"It is probable that the lemon is the most valuable of the fruit for preserving health."
~ Maud Grieve from A MODERN HERBAL
Crazy 'bout lemons? The unique Meyer Lemon, favorite of chefs, softens the tartness of lemon with a hint of tangerine. Join the 'Meyer Lemon' craze ~
GREEK LEMON CHICKEN SOUP
~ The best known of all Greek soups, SOUPA AVGOLEMONO, does not contain chicken, vegetables or wine that add a hearty flavor to this rich, tangy soup.
8-10 cups organic chicken broth (better yet- homemade)
1 large chopped onion
3 chopped celery stalk plus leaves
2 chopped carrots
1 cup Arborio rice
1 1/2 lbs. boneless bite-size chicken pieces (breast and/or thighs)
freshly ground black pepper
lemon pepper to taste
4-6 Tbsp. freshly chopped parsley
1 cup white wine
3 large organic eggs
juice of 4 lemons
chopped fresh dill
- In large stockpot, add broth, onion, celery & carrots. Bring to boil. Add rice, reduce heat and simmer uncovered about 20-30 minutes, until tender.

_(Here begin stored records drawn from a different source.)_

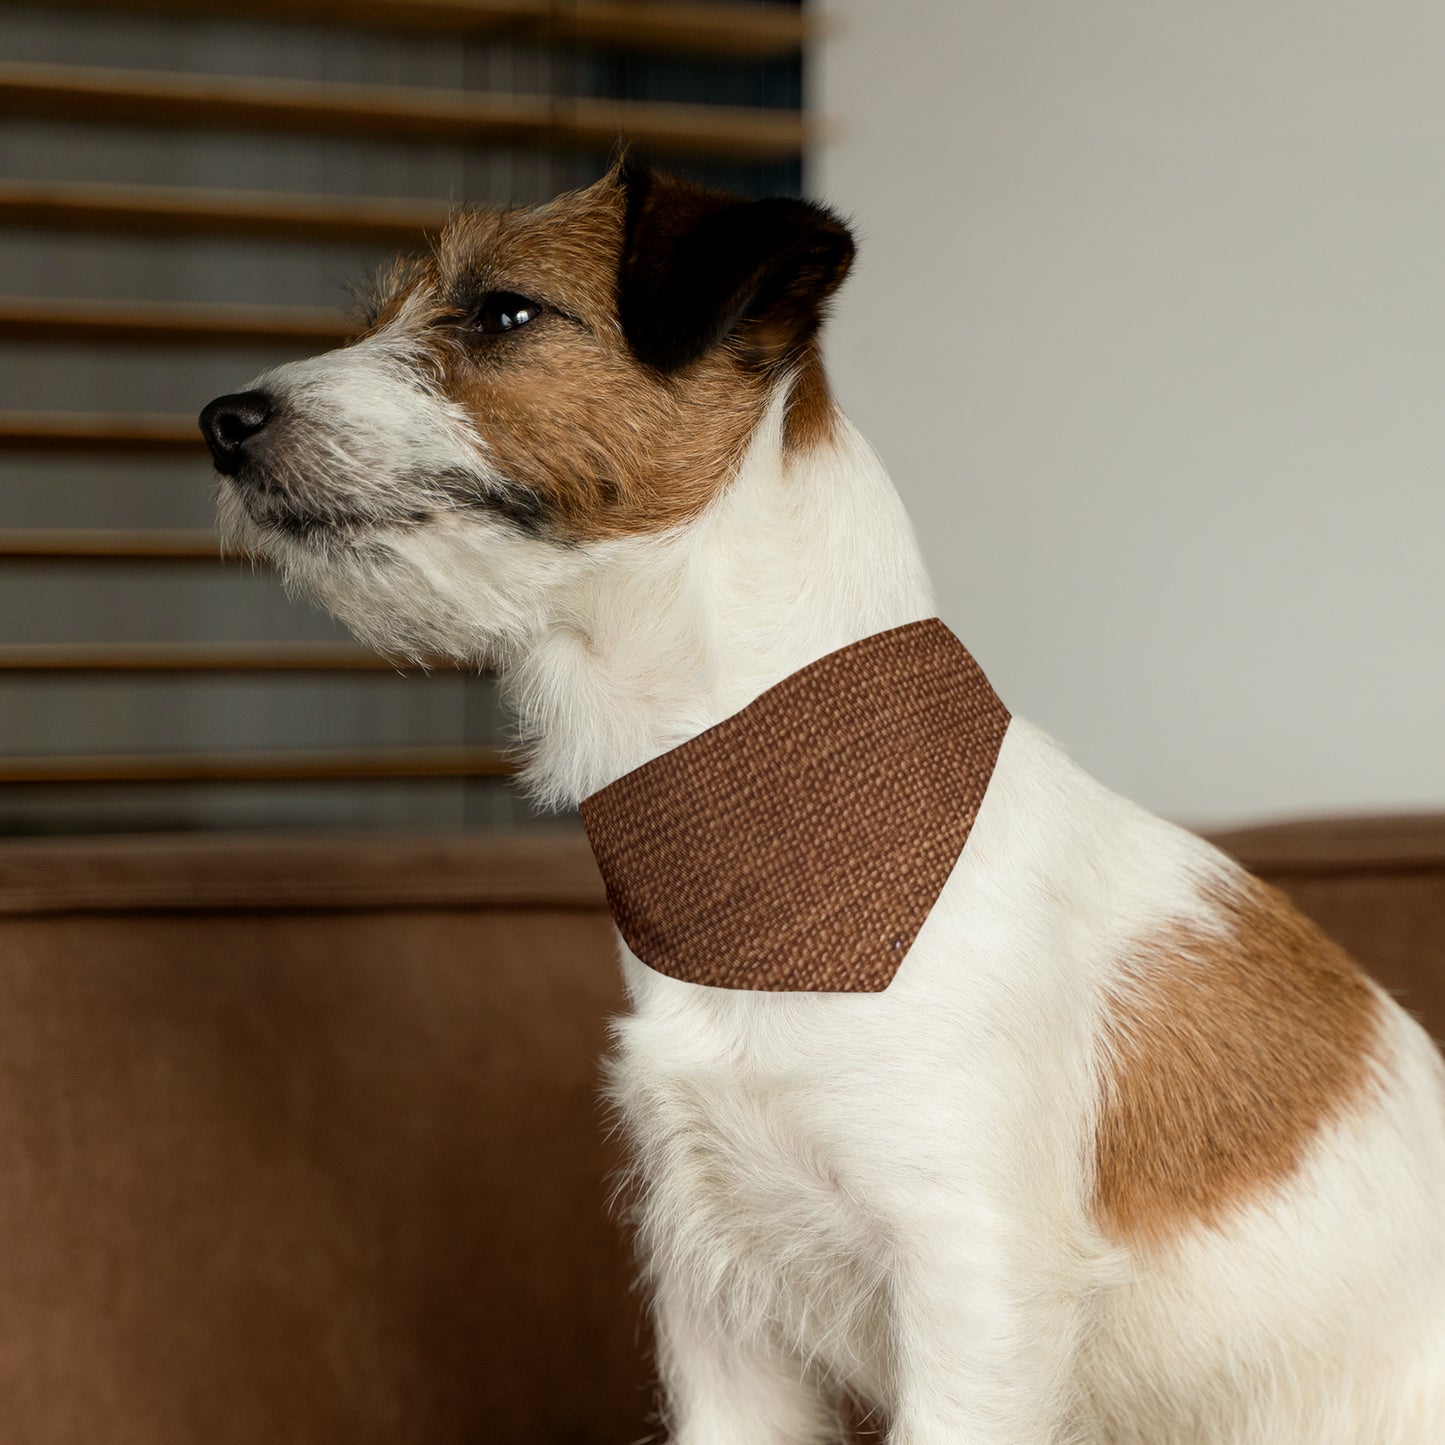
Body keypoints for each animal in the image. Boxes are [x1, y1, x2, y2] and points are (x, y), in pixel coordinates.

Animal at [195, 164, 1445, 1445]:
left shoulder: (972, 1291)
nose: (222, 421)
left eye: (502, 312)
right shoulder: (716, 1304)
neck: (779, 839)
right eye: (380, 314)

- Add chicken, wine, and seasonings. Cook 10 minutes until chicken is tender. Add parsley.
- Beat together eggs and lemon juice. Gradually whisk 1 cup of hot broth into eggs (making them less likely to curdle). Add egg mixture to soup, whisking constantly. Simmer 3 minutes or until soup has thickened slightly but do not let it boil.
- Adjust seasonings and ladle into bowls. Garnish with chopped fresh dill.